Fact Chect: This is misleading. In their shelter counts and previous statements regarding available beds and women-only shelters, they are discounting NGO-partnered shelters. However, NOW they include those same "room and board" and NGO-led shelters to make this statement. Yes, many small, NGO-led shelters are in residential zoning. None are county-funded or emergency shelters (which the Gordon Center will be). Not one emergency shelter funded by the county is in an R1 zone with R1 adjacent. To see a visual of where the county-funded emergency shelters are (and see how they compare to the Willard site), click here
- ORIGINAL LETTER:This short-term, high-volume crisis shelter will be closed during the day, making its clients leave each morning to enter a residential neighborhood with no coffee shop, public library, grocery store, or social space within walking distance. There is not a heated public building within walking distance.

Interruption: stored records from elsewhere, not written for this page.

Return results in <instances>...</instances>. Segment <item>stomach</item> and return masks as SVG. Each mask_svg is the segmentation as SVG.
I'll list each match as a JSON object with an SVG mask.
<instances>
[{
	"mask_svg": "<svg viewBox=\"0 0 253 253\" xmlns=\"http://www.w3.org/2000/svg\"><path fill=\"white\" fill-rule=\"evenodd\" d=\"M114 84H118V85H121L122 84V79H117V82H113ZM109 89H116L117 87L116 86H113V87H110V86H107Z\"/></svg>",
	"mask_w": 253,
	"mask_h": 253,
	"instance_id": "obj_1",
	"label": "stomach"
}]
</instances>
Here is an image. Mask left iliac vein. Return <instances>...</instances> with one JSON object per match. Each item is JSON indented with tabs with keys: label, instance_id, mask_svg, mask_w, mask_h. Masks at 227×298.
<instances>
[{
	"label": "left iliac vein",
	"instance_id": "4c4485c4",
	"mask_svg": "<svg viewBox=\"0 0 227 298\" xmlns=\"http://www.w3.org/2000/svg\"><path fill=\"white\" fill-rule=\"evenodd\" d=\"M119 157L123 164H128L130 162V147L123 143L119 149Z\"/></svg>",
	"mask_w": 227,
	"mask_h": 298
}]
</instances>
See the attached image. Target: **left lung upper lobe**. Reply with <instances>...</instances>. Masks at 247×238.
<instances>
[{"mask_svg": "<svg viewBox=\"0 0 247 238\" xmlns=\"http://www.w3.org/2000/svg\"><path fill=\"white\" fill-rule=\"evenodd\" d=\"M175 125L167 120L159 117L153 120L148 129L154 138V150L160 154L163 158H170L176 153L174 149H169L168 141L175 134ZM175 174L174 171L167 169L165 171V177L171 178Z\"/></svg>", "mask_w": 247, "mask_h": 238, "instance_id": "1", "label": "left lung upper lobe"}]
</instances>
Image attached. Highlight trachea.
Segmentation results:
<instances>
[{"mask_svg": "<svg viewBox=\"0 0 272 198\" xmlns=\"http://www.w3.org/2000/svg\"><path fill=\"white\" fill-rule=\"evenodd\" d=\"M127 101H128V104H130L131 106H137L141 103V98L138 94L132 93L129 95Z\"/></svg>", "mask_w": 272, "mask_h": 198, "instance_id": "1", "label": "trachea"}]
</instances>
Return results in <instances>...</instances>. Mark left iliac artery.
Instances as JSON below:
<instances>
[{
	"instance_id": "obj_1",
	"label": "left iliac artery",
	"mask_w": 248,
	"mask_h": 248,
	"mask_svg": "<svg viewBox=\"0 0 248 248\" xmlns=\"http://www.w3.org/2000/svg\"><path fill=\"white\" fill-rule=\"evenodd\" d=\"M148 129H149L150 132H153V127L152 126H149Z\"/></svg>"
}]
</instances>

Fact Chect: This is misleading. By the time this shelter is active, Summer 2021, it is extremely unlikely any COVID temporary policies (to keep shelters open 24 hours a day) will still be in effect. The application itself states it will be open a maximum of 16 hours. It is not a service-rich shelter. With a total 660k yearly budget, there is not a single internal service currently stated to be offered at the shelter and the funds allocated paint a sparse picture. While Northpoint is nearby, all food and water and heated public buildings are not walkable. Homeless advocates have pointed out that any emergency shelter that requires a person to leave the area to get water and food and expects them to then return to get services is not well-positioned. There are no internal services and the leave-and-come-back concept with Northpoint is a questionable fit with the short-term, critical-needs population this is attempting to serve.
- ORIGINAL LETTER:The proposed shelter is considered “high-capacity”, and will serve as a city-wide shelter open to all women in Hennepin county. It legally cannot only cater to black women from the Northside. It will be run through Adult Shelter Connect which places all women in any available bed at any shelter.
Fact Check: This will be tied for the third largest emergency, short-term shelter in Minneapolis with 50 beds. It also will have few to none internal services (the funding doesn't support it, emergency shelters are not open during the day to offer them) and will rely on Northpoint to provide any such services. Because of the lack of purchasable food or water in the area, the likelihood of short-term stay residents leaving the area to meet their daily needs but then returning to access those services is dramatically reduced.
- ORIGINAL LETTER:The city has received 4.5 million in emergency COVID funding to find usable space for this shelter; enough money to buy or rent another building for shelter needs.
Fact Check: This is just a random statement. The funds can be chosen to be used differently. The building does need investment and the Northside community is asking for one year to fundraise and submit RFPs. There is no reason, outside of willingness, that another building cannot be sourced.
· ORIGINAL LETTER:We are asking for 1 year to raise public and private funds and submit RFPs for use of the Gordon Center. If, as a community, we are unable to demonstrate firm funding to repair the school and utilize it for community programming, we will work with the County to find another institutional use. We believe in the current political climate this fundraising could be done. By selecting another site for this high-volume shelter, this could be a win/win rather than a lose/lose for the Northside.
Conely Statement: At the time of inquiry (July 2019), Gordon Center had been empty for 15 years with no pending proposals for use.